**QUESTIONS TO ANSWER**
• 1. In the passage on Humankind's religion mechanic, list every word that begins with a capital letter but does not open a sentence, excluding the pronoun "I".
• 2. Extend the passage on Humankind's religion mechanic with the text that follows its final sentence.

**EXCERPTED TEXT**
While we are on the topic of ways to influence other cultures without resorting to military operations, Humankind also has its own religion mechanic, that lets players found their own faith once they’ve reached certain point in the game. This system can be great for certain specific play-styles for reasons I’ll go into more detail soon, but aside from that, I didn’t see a lot of complexity here. All the usual stuff is present, with options to enact Tenets, which unlock useful bonuses as our Religion levels up. There are Civics that leverage the religion building mechanic, and I’ve made use of those extensively whenever I needed to pacify a newly conquered region in the early-mid game, but other than that, it’s a mechanic that will mostly just sit there in the background, silently working for you but requiring very little hands-on maintenance.

**EXTRACTED MATERIAL**

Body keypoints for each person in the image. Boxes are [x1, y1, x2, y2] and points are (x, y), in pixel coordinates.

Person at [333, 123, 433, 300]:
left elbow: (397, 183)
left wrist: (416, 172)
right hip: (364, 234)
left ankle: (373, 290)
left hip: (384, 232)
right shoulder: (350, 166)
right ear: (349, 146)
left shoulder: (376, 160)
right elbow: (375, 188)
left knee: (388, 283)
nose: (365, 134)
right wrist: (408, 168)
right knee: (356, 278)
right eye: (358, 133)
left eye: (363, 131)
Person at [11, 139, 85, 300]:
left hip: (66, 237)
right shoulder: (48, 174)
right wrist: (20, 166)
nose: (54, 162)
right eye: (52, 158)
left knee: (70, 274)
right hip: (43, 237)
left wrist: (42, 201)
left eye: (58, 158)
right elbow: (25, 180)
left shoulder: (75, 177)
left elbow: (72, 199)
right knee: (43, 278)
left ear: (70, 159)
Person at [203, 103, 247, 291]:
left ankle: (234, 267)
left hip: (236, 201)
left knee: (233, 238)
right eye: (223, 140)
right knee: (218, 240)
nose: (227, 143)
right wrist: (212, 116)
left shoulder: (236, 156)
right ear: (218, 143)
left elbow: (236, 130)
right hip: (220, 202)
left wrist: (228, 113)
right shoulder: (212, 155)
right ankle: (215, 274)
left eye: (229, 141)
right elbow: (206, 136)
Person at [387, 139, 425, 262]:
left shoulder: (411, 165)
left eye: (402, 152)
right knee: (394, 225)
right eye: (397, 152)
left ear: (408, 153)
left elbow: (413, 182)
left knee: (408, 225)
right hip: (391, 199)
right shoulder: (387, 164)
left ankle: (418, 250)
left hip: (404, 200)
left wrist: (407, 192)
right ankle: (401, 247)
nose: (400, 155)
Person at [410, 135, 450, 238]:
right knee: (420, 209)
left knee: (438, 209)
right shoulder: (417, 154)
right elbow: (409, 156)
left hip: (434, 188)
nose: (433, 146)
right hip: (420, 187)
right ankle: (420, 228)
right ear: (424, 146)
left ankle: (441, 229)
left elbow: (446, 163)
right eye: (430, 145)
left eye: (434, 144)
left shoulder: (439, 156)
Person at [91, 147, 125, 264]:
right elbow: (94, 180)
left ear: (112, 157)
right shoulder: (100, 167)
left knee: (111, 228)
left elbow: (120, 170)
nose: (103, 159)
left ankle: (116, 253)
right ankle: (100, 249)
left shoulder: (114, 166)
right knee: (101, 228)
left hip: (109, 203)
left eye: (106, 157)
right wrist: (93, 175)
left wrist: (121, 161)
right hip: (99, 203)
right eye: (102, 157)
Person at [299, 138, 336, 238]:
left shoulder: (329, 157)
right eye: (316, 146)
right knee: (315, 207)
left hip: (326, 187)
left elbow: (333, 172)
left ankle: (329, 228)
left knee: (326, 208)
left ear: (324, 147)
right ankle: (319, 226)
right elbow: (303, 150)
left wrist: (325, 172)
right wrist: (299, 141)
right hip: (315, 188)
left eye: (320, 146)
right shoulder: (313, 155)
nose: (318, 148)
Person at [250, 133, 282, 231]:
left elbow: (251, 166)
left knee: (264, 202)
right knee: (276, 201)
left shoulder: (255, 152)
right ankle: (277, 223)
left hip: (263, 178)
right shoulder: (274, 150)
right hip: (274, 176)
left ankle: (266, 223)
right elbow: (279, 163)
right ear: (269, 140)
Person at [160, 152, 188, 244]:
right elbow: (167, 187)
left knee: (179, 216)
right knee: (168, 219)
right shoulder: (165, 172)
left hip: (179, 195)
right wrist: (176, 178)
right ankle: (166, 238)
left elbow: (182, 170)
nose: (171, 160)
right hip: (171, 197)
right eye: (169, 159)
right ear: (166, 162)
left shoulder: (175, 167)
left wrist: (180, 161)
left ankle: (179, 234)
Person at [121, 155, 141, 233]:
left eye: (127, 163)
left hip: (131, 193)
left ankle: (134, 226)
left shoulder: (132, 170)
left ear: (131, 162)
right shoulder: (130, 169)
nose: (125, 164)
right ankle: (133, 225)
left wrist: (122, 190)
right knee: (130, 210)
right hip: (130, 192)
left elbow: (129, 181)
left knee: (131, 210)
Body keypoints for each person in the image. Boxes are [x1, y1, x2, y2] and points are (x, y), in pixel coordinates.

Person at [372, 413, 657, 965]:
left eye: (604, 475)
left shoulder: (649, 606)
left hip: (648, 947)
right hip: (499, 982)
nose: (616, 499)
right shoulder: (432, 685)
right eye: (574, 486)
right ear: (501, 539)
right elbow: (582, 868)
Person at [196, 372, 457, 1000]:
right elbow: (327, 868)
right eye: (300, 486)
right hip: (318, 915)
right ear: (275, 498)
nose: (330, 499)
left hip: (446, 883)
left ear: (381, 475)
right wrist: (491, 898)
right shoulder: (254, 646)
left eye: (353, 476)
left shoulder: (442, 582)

==

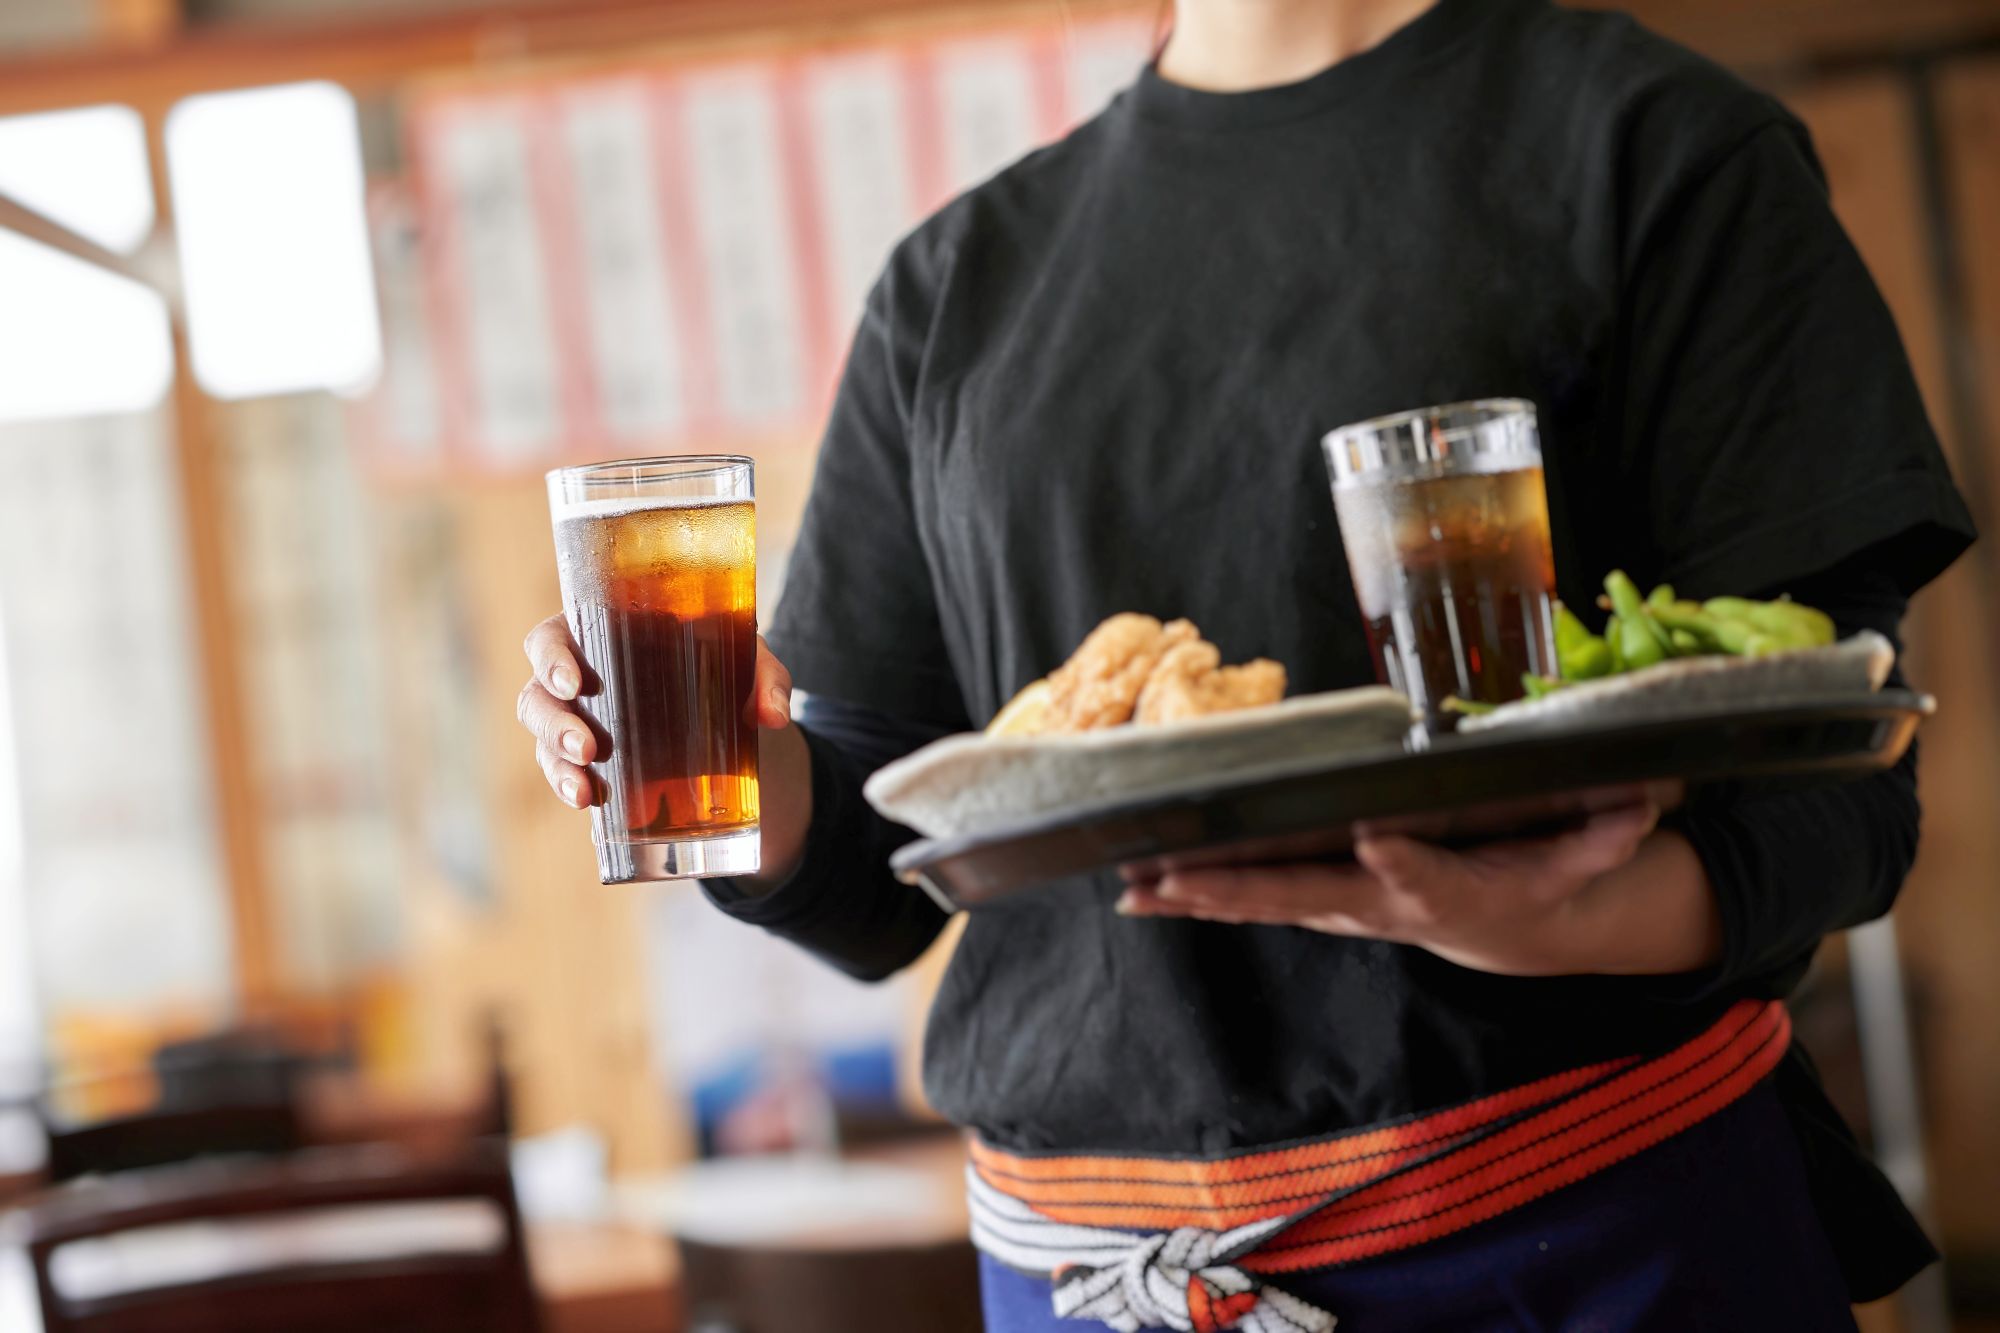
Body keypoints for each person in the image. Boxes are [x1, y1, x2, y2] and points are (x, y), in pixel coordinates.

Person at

**ANSWERS FOR EACH ITEM**
• 1. Humankind, Tenets, Religion, Civics

• 2.
If things get sour though, war can be a very useful solution, provided you have enough War Support and can outmaneuver your enemy consistently. Humankind‘s solution to the age old problem of having players solve everything by steamrolling the opposition with blood and steel is a very elegant one, and I’m glad it’s part of the game. Instead of just being able to attack anyone without any real excuses, here we’ll have to drum up War Support from our citizens, or any war will be classified as a surprise attack that will inevitably brand us a Traitor and have rapid consequences should things not go according to plan. Losing battles leads to an immediate drop in our population’s War Support, and if that crucial meter gets to zero, we’ll be forced to surrender. This mechanic also plays a very important role in conflict resolution. Should we get the enemy’s War Support to drop enough to force a surrender, we’ll get to the negotiating table, where we can pick and choose between the cities and settlements we’ve conquered, and perhaps even demand they become our vassals. Here’s where the consequences of starting wars willy-nilly rear their ugly head though, as we’ll only be able to push as many demands as our War Support score allows us, meaning that we could have conquered 90% of an enemy empire and yet only get scraps from the negotiating table because our citizens didn’t want this war to happen and won’t support us occupying all the land we’d taken by force.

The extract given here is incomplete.